Does Larotrectinib Offer New Hope to Children With TRK Fusion-Positive Solid Tumors?
Because of the drug’s promising safety and efficacy, the first child was treated on trial only 9 months after the first adult with a TRK fusion was treated.
The oral selective neurotrophic tropomyosin receptor kinase (TRK) inhibitor, larotrectinib (LOXO-101), is well-tolerated and demonstrated “encouraging” anti-tumor activity among infants, children, and adolescents with solid tumors harboring TRK gene fusions, according to findings published in The Lancet Oncology.1
“The efficacy that we have seen is unprecedented,” said lead study author and pediatric hematologist-oncologist Theodore W. Laetsch, MD, of the University of Texas Southwestern Medical Center in Dallas. “There have been durable responses in almost all children, including patients with locally advanced tumors who may have otherwise required an amputation to treat their tumor and patients with chemotherapy-refractory metastatic disease who are unlikely to have survived.”
Fourteen (93%) of 15 pediatric patients whose solid tumors harbored TRK fusions had “sustained tumor regressions.” The remaining patient's tumor regression did not meet the RECIST criteria for objective response. None of the 7 patients with TRK-negative tumors had objective responses.
“While I certainly can't speak for the FDA [US Food and Drug Administration], I do think that approval is very likely without a phase 3 trial,” Dr Laetsch said. “The response rate observed here is unprecedented, and these responses have been durable for most patients. For some children, such as those with recurrent metastatic sarcomas, I believe that a randomized phase 3 trial would be unethical, because the outcomes we have observed with larotrectinib are vastly superior to standard of care. Additionally, larotrectinib has been well-tolerated in both children and adults. The risk/benefit ratio is very favorable.

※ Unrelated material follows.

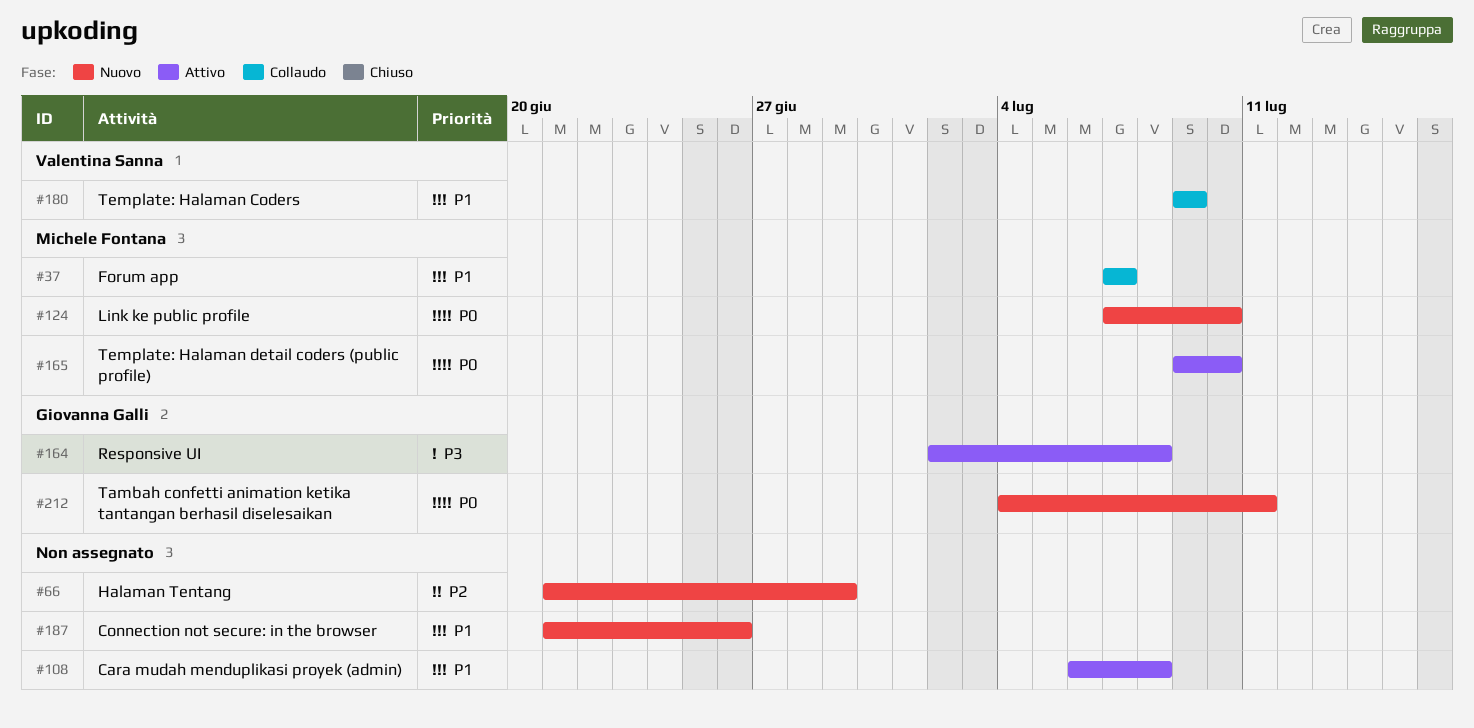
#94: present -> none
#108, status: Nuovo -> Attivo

“TRK fusions are very common in some rare pediatric cancers, in particular infantile fibrosarcoma and congenital mesoblastic nephroma, and had been described across a range of other pediatric cancers,” Dr Laetsch added. “Thus, we were very excited to study this drug in children.”
His team did not, furthermore, wait until clinical trials were completed among adults. Because of the drug's promising safety and efficacy, the first child was treated on trial only 9 months after the first adult with a TRK fusion was treated.

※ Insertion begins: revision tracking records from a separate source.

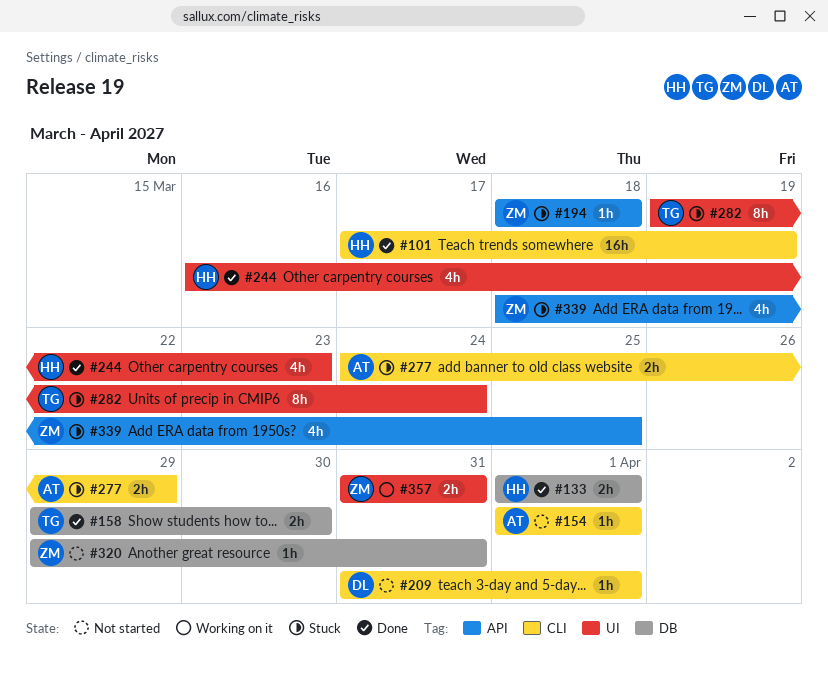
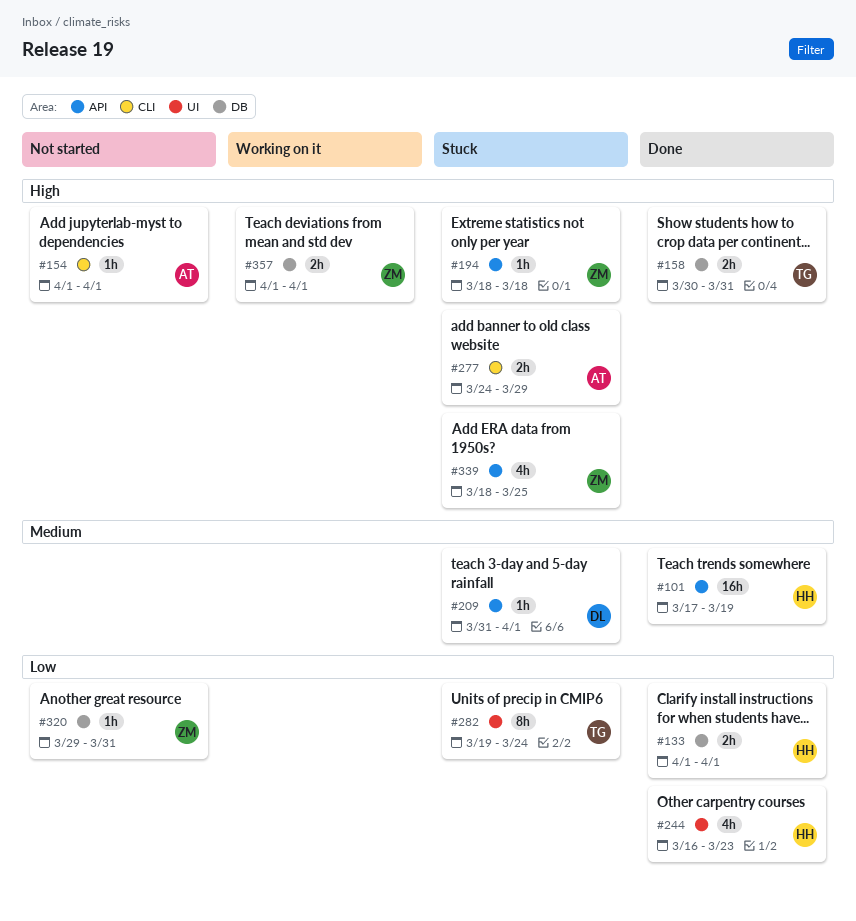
#101, label: CLI -> API
#158, start: Mar 29 -> Mar 30
#158, due: Mar 30 -> Mar 31
#209, status: Not started -> Stuck
#209, label: CLI -> API
#357, label: UI -> DB
#357, start: Mar 31 -> Apr 1
#357, due: Mar 31 -> Apr 1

One case of grade 3 alanine aminotransferase elevation in a child with TRK-negative cancer was the only dose-limiting toxicity. Two other drug-related serious adverse events were, however, reported: grade 3 nausea and grade 3 decline in ejection fraction.
“The speed with which this study started in children, and the availability of a liquid formulation so that we could treat very young children who can't swallow pills, is really unique,” he said.
It's been a promising model for future studies of experimental treatments of children's cancers, added Lucas Moreno, MD, PhD, of the Hospital Niño Jesus in Spain, whose commentary on the study was published alongside the study.2
“The investigators and the sponsor developing larotrectinib understood that infants with TRK-positive cancers had a high unmet need and accelerated the development of the drug to open the trial as soon as possible,” he said. “This resulted in a fast opening, fast accruing trial for such a rare indication, and showed an outstanding clinical benefit for children with TRK-positive tumors, not only in terms of radiological responses that were durable but also facilitating non-mutilating surgeries at very young ages.”